Exercise details -> Go over the material below and report every line that contains the word "commercial".

[[ Task inputs, beginning ]]

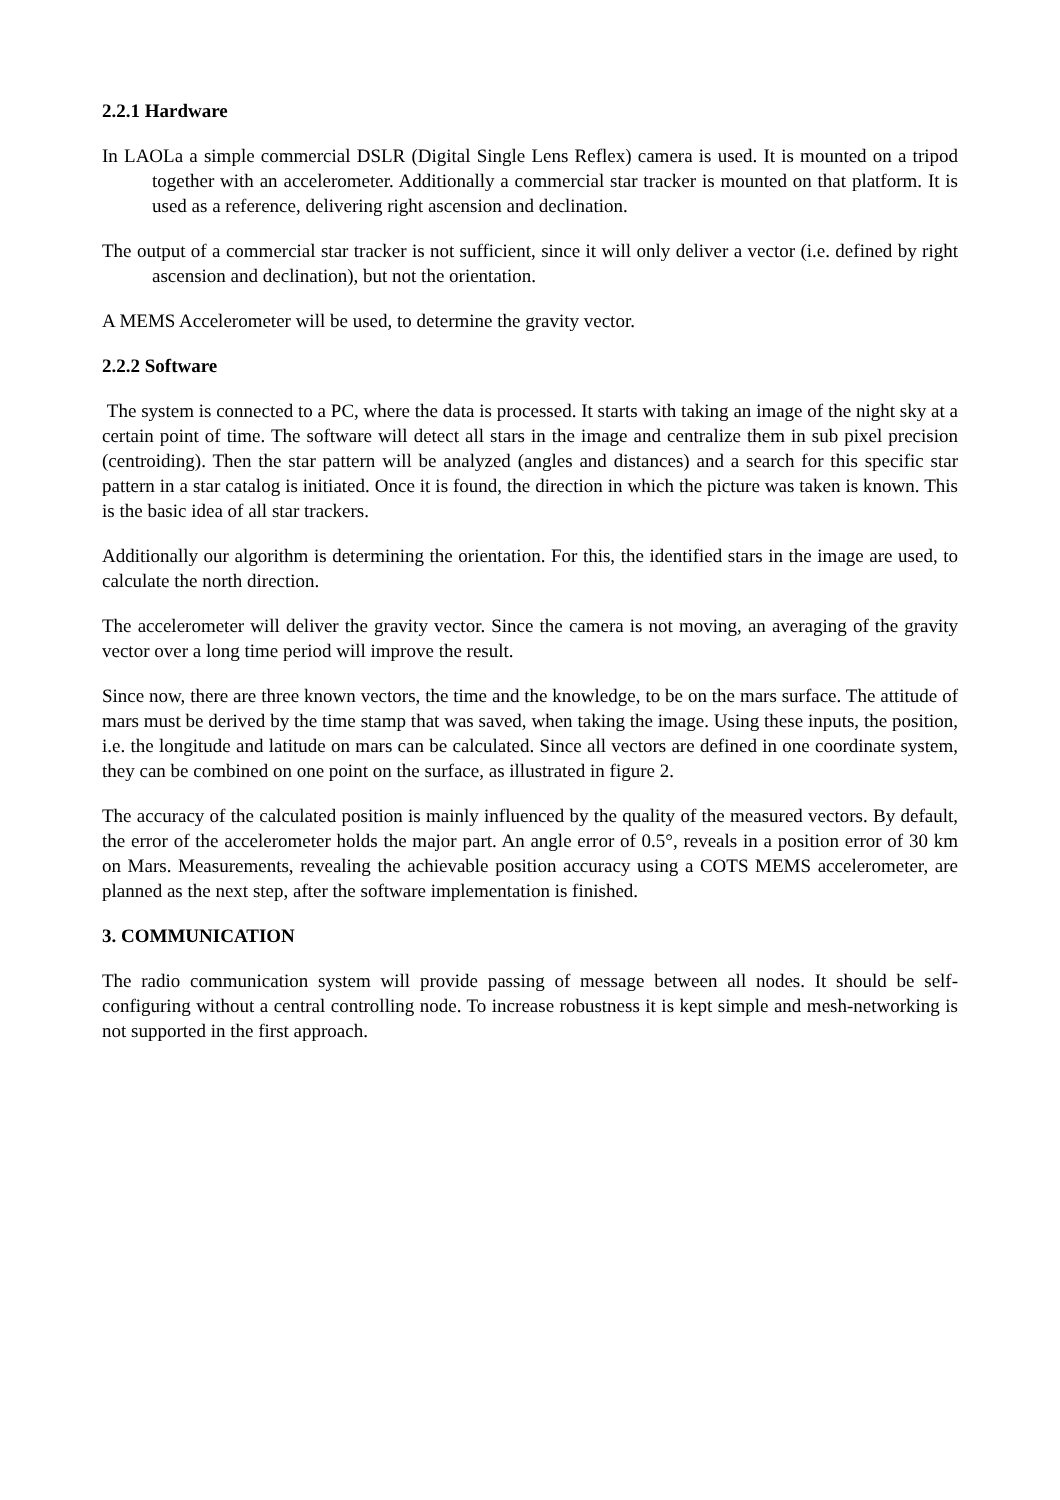2.2.1 Hardware
In LAOLa a simple commercial DSLR (Digital Single Lens Reflex) camera is used. It is mounted on a tripod together with an accelerometer. Additionally a commercial star tracker is mounted on that platform. It is used as a reference, delivering right ascension and declination.
The output of a commercial star tracker is not sufficient, since it will only deliver a vector (i.e. defined by right ascension and declination), but not the orientation.
A MEMS Accelerometer will be used, to determine the gravity vector.
2.2.2 Software
The system is connected to a PC, where the data is processed. It starts with taking an image of the night sky at a certain point of time. The software will detect all stars in the image and centralize them in sub pixel precision (centroiding). Then the star pattern will be analyzed (angles and distances) and a search for this specific star pattern in a star catalog is initiated. Once it is found, the direction in which the picture was taken is known. This is the basic idea of all star trackers.
Additionally our algorithm is determining the orientation. For this, the identified stars in the image are used, to calculate the north direction.
The accelerometer will deliver the gravity vector. Since the camera is not moving, an averaging of the gravity vector over a long time period will improve the result.
Since now, there are three known vectors, the time and the knowledge, to be on the mars surface. The attitude of mars must be derived by the time stamp that was saved, when taking the image. Using these inputs, the position, i.e. the longitude and latitude on mars can be calculated. Since all vectors are defined in one coordinate system, they can be combined on one point on the surface, as illustrated in figure 2.
The accuracy of the calculated position is mainly influenced by the quality of the measured vectors. By default, the error of the accelerometer holds the major part. An angle error of 0.5°, reveals in a position error of 30 km on Mars. Measurements, revealing the achievable position accuracy using a COTS MEMS accelerometer, are planned as the next step, after the software implementation is finished.
3. COMMUNICATION
The radio communication system will provide passing of message between all nodes. It should be self-configuring without a central controlling node. To increase robustness it is kept simple and mesh-networking is not supported in the first approach.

[[ Task inputs, end ]]

Task response ->
In LAOLa a simple commercial DSLR (Digital Single Lens Reflex) camera is used. It is mounted on a tripod together with an accelerometer. Additionally a commercial star tracker is mounted on that platform. It is used as a reference, delivering right ascension and declination.
The output of a commercial star tracker is not sufficient, since it will only deliver a vector (i.e. defined by right ascension and declination), but not the orientation.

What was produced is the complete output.